Objective:
Reproduce the data from its first line up to and including the line with "ഉൾച്ചെവിയിൽ", swapping "Transcribe" for "Write out" and keeping everything else unchanged. Omit the pictures from your output.

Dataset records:
++++++++
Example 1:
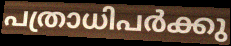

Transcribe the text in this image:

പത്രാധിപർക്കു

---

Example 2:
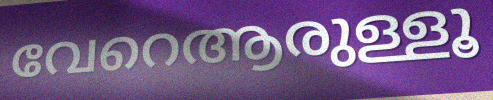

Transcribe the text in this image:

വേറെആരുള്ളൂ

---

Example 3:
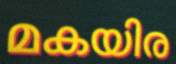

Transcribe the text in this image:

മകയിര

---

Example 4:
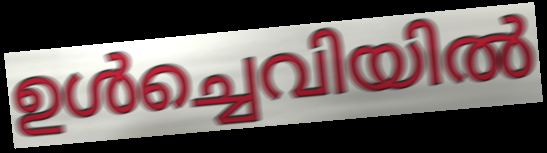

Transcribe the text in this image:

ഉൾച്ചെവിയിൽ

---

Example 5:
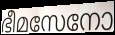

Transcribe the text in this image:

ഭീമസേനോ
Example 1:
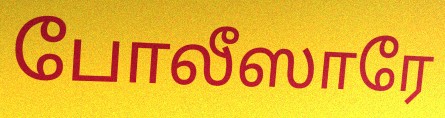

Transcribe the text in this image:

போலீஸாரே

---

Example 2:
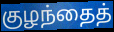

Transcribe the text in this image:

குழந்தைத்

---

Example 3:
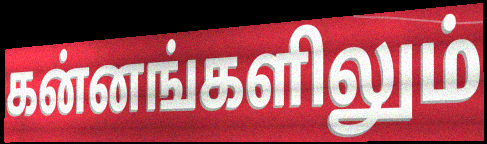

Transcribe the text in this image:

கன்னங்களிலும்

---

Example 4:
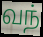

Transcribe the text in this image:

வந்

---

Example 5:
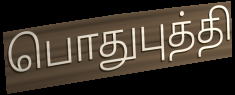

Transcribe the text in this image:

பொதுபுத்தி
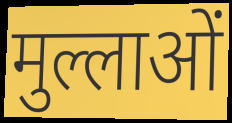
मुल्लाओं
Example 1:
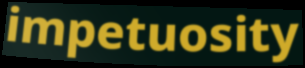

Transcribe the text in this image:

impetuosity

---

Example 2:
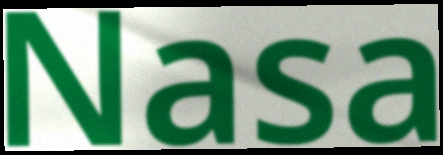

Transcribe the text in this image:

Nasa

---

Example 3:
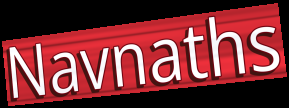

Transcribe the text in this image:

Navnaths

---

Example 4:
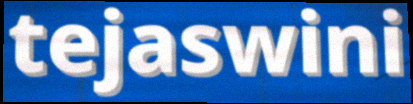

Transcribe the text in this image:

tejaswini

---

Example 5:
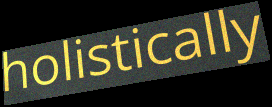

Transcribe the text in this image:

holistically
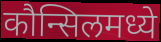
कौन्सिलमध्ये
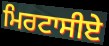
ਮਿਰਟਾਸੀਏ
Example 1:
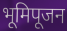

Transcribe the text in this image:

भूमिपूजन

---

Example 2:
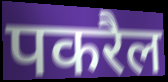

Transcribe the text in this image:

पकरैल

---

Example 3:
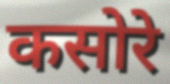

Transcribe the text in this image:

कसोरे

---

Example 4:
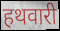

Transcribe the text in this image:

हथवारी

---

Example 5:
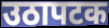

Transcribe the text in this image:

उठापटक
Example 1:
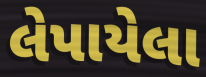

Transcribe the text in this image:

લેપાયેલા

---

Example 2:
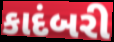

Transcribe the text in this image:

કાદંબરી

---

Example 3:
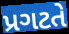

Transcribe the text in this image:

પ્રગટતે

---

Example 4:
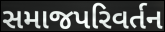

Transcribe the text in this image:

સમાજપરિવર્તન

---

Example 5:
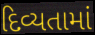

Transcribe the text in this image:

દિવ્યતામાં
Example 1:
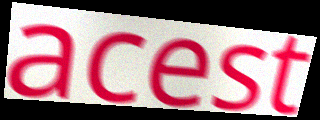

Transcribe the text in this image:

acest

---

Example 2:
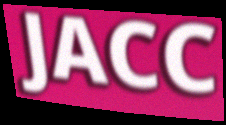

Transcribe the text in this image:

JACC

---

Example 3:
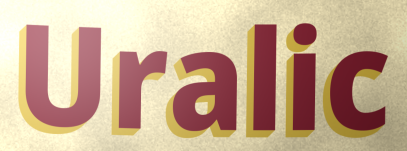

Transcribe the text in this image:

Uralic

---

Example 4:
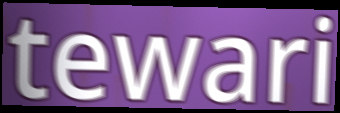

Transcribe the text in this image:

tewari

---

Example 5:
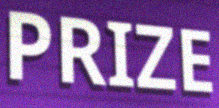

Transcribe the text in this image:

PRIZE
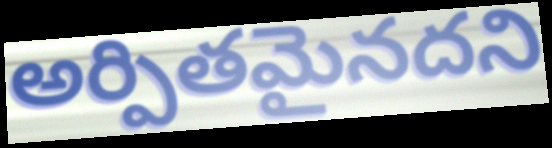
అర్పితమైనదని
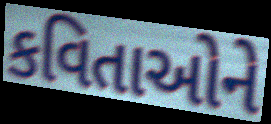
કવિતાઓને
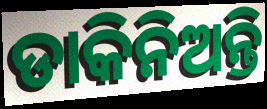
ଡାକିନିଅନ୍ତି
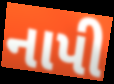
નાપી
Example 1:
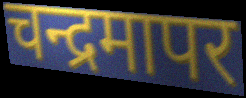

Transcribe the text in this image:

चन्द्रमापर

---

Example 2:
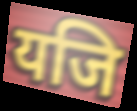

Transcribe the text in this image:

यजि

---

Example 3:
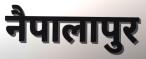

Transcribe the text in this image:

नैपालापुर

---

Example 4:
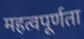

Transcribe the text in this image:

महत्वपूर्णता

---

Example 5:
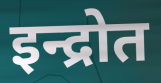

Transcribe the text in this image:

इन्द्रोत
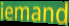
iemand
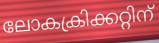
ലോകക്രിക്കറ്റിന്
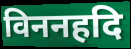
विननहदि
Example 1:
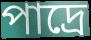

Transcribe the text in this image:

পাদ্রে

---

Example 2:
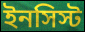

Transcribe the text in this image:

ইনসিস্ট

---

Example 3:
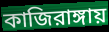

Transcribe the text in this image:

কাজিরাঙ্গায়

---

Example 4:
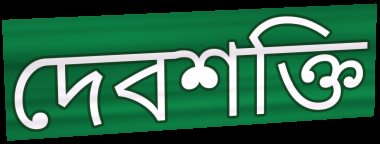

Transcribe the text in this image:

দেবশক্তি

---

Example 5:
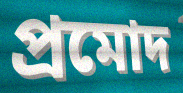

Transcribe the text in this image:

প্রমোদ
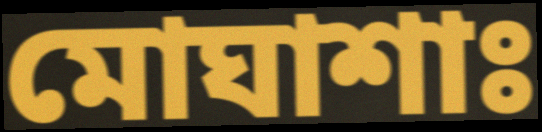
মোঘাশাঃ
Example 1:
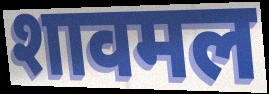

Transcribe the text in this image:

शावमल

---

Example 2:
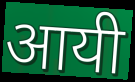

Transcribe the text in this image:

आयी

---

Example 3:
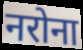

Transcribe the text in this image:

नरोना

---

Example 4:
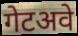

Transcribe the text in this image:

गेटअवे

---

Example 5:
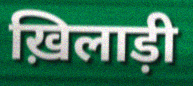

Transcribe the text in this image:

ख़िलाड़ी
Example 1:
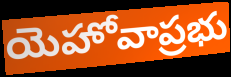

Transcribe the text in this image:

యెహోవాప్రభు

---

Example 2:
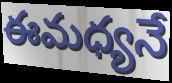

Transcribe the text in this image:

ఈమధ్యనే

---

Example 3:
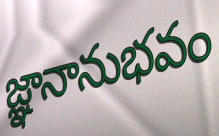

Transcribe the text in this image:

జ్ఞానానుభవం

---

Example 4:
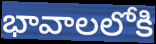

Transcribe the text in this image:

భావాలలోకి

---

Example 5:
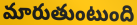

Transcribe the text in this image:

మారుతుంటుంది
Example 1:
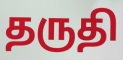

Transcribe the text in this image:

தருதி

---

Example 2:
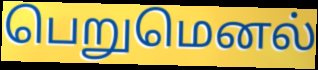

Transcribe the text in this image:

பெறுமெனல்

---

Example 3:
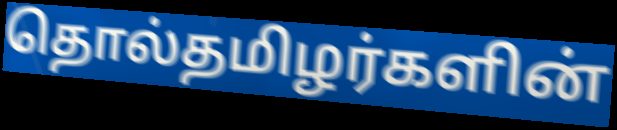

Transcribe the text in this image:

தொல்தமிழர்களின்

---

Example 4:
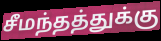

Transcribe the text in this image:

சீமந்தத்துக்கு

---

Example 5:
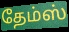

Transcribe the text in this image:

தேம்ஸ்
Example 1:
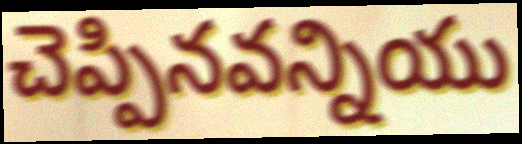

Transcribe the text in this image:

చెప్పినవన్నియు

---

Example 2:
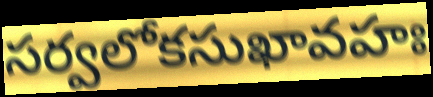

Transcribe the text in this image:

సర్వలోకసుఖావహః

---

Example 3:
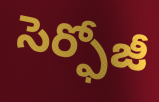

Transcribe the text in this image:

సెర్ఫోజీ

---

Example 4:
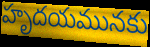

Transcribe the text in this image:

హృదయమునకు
++++++++
Answer in full:
Example 1:

Write out the text in this image:

പത്രാധിപർക്കു

---

Example 2:

Write out the text in this image:

വേറെആരുള്ളൂ

---

Example 3:

Write out the text in this image:

മകയിര

---

Example 4:

Write out the text in this image:

ഉൾച്ചെവിയിൽ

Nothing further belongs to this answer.